High-Performance Hybrid Supercapacitors Based on Ce-Doped NiMoO₄ Nanosheets and Fe₃O₄@Bi₂O₃ Nanoarrays

Abstract

Doping metal ions into metal compounds is an effective strategy to improve ionic and electronic conductivity and electrochemical properties of metal compounds. Herein, we demonstrate the design and fabrication of novel Ce-doped NiMoO4 nanosheets by a simple hydrothermal method without adding any surfactants and templates toward achieving high-specific energy aqueous hybrid supercapacitors.
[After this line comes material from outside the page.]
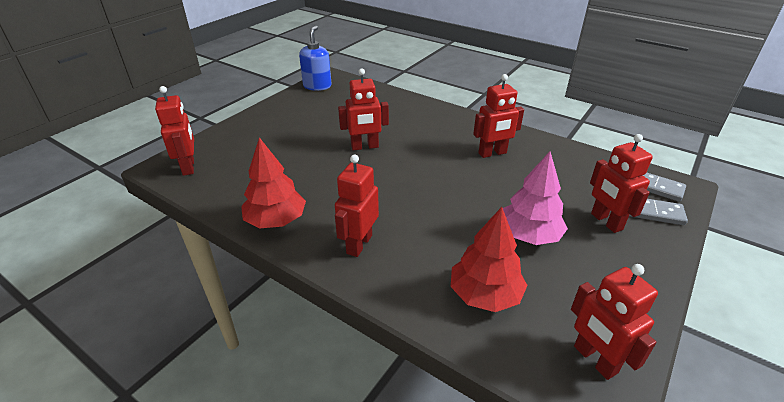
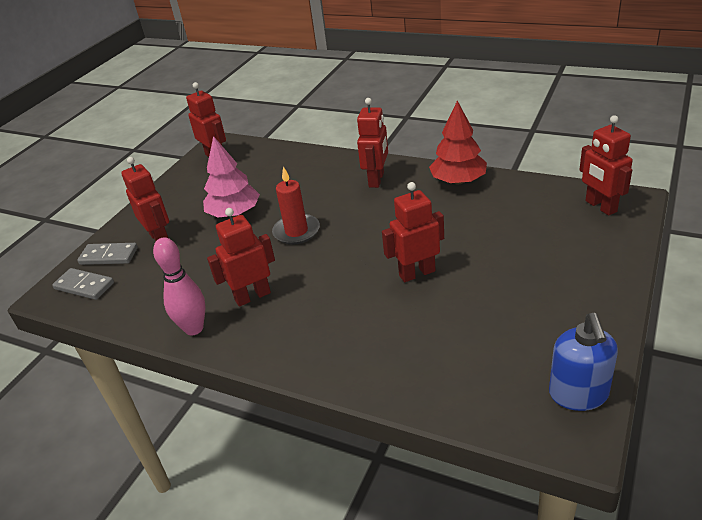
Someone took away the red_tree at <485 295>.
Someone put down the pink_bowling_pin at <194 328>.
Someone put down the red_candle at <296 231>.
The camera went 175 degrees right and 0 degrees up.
The doping of Ce ions into the sheet structure of the NiMoO4 material can expand the tunnel structure of the crystal and enhance the electronic conductivity of the nanomaterials, thus providing the electrode material with a large ion storage space and easy ion diffusion channels. The Ce-doped NiMoO4 nanosheet shows a high specific capacity of 107 mA h g–1 at 1 A g–1, which is higher than that of the bare NiMoO4 nanosheet. In addition, a novel hybrid supercapacitor (HSC) is fabricated by using Ce-doped NiMoO4 nanosheets as the positive electrode and Fe3O4@Bi2O3 nanoarrays as the negative electrode, with aqueous KOH as the electrolyte. The Ce-doped NiMoO4//Fe3O4@Bi2O3 HSC has a high output voltage (1.65 V) and a high energy density of 32.8 W h kg–1 at a power density of 415 W kg–1 as well as good electrochemical stability. The results show that Ce-doped NiMoO4 nanosheets can be used as an advanced electrode for supercapacitors.